▸ **Dataset entries**:

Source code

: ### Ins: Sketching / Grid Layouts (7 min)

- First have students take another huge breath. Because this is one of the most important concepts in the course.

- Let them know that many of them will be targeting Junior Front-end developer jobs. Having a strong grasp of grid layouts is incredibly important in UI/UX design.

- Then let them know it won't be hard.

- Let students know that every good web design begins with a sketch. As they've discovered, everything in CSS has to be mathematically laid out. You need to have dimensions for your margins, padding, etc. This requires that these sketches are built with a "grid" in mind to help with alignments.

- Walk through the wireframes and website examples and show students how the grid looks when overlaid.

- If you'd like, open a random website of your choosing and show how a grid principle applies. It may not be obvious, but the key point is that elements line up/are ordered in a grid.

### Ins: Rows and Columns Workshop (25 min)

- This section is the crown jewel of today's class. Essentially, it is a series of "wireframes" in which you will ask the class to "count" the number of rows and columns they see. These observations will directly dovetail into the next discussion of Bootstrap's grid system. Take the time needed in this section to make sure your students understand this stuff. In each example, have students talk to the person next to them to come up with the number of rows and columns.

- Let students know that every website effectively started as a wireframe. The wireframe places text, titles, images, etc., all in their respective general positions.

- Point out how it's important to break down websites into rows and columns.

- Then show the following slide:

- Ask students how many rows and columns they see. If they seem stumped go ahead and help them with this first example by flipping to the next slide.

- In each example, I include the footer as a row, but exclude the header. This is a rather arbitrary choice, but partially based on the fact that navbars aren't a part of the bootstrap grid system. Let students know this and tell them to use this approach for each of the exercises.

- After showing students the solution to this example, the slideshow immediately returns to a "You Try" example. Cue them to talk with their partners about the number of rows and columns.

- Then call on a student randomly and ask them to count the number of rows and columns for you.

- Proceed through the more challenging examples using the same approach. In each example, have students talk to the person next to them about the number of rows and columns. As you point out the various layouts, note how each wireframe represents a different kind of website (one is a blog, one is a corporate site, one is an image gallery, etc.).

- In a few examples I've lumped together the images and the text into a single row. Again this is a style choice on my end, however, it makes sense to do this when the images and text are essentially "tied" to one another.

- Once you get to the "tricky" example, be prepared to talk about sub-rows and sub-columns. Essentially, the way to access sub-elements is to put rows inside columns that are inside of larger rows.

▸ **To-do item**:
If a line in the material above holds "another", copy it.

▸ **Response for this exercise**:
- First have students take another huge breath. Because this is one of the most important concepts in the course.
- In a few examples I've lumped together the images and the text into a single row. Again this is a style choice on my end, however, it makes sense to do this when the images and text are essentially "tied" to one another.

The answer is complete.